İyi haberden başlayalım, uzun süredir duran İasos arkeoloji kazıları yeniden başlıyor. İasos harabeleri Muğla Milas’a bağlı Kıyıkışlacık Köyünde bulunuyor. Kuruluşu 5 bin yıl önceye gidiyor, Perslerin, Büyük İskender’in ayak bastığı bir yerden söz ediyoruz. Tarihteki ilk zeytinyağı atölyesi ve balık pazarının izleri var burada.
Kıyıkışlacık Köyüne giden yollar şimdilerde taş ocakları, madenlerin, balık çiftliklerinin kamyonlarıyla dolu. Antik alan çok bakımsız durumda.

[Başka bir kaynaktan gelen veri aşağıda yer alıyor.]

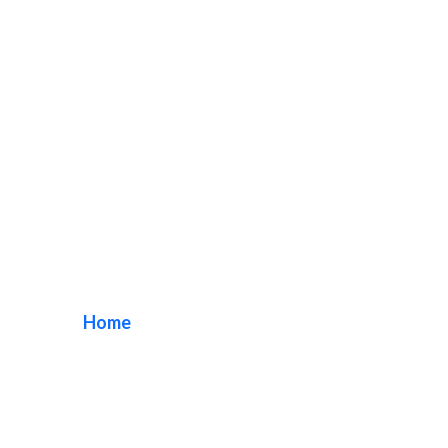
Century City LED
Signs
Home
/ Tag / Century City LED Signs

Antik kent limanı üzerine kurulan iskele yıllardır çevre ve deniz kirliliğine neden oluyor. İasos’da kazılarla birlikte deniz kıyı temizliğin şart olduğunu belirtiyor uzmanlar.
Ve Herakleia… Bafa Gölü’nün kıyısında şimdi Kapıkırı Köyünün tam ortasında. 1991 yılında şöyle bir dokunarak başlanan kazılar 2 binli yıllardan sonra durdu. Bu süre içinde Latmos dağlarında tarih öncesinden kalan kaya resimleri de bulundu. Bugün Agora ve tapınak kalıntılarına kısmen ulaşıldığı söylenebilir.
Bafa bir dönem denizle bağlantılıydı. Herakleia da bir liman kentiydi. Altı buçuk kilometre uzunluğunda surları ve 65 kulesi vardı. Büyük bir deprem sonrası denizden kopuş kenti yok olmaya mahkum etti. Arkeologlar, buradaki kazı çalışmalarından değerli sonuçlar alınabileceğini belirtiyorlar.
Bir yanda Bafa Gölü, bir yanda önemli bir antik alan… Taşlık arazisi yüzünden Ege’nin yoksul köylerinden sayılan Kapıkırı ve Herakleia bugün kaderine terkedilmiş durumda. Sadece meraklılar ve doğa yürüyüşçülerinin yolu düşer, ara sıra da bazı yerli ve yabancı turist grupları şöyle bir uğrar gider.
Herakleia ve İasos harabeleri ortaya çıkarsa, çevresi de düzenlenirse asıl turizm ve kültür yatırımı bu olur. Ancak bölgede peynir ekmek gibi taş ocaklarına izin verenlere gel de anlat bu durumu… Onların gözünde koylara devasa oteller dikmek daha önemli.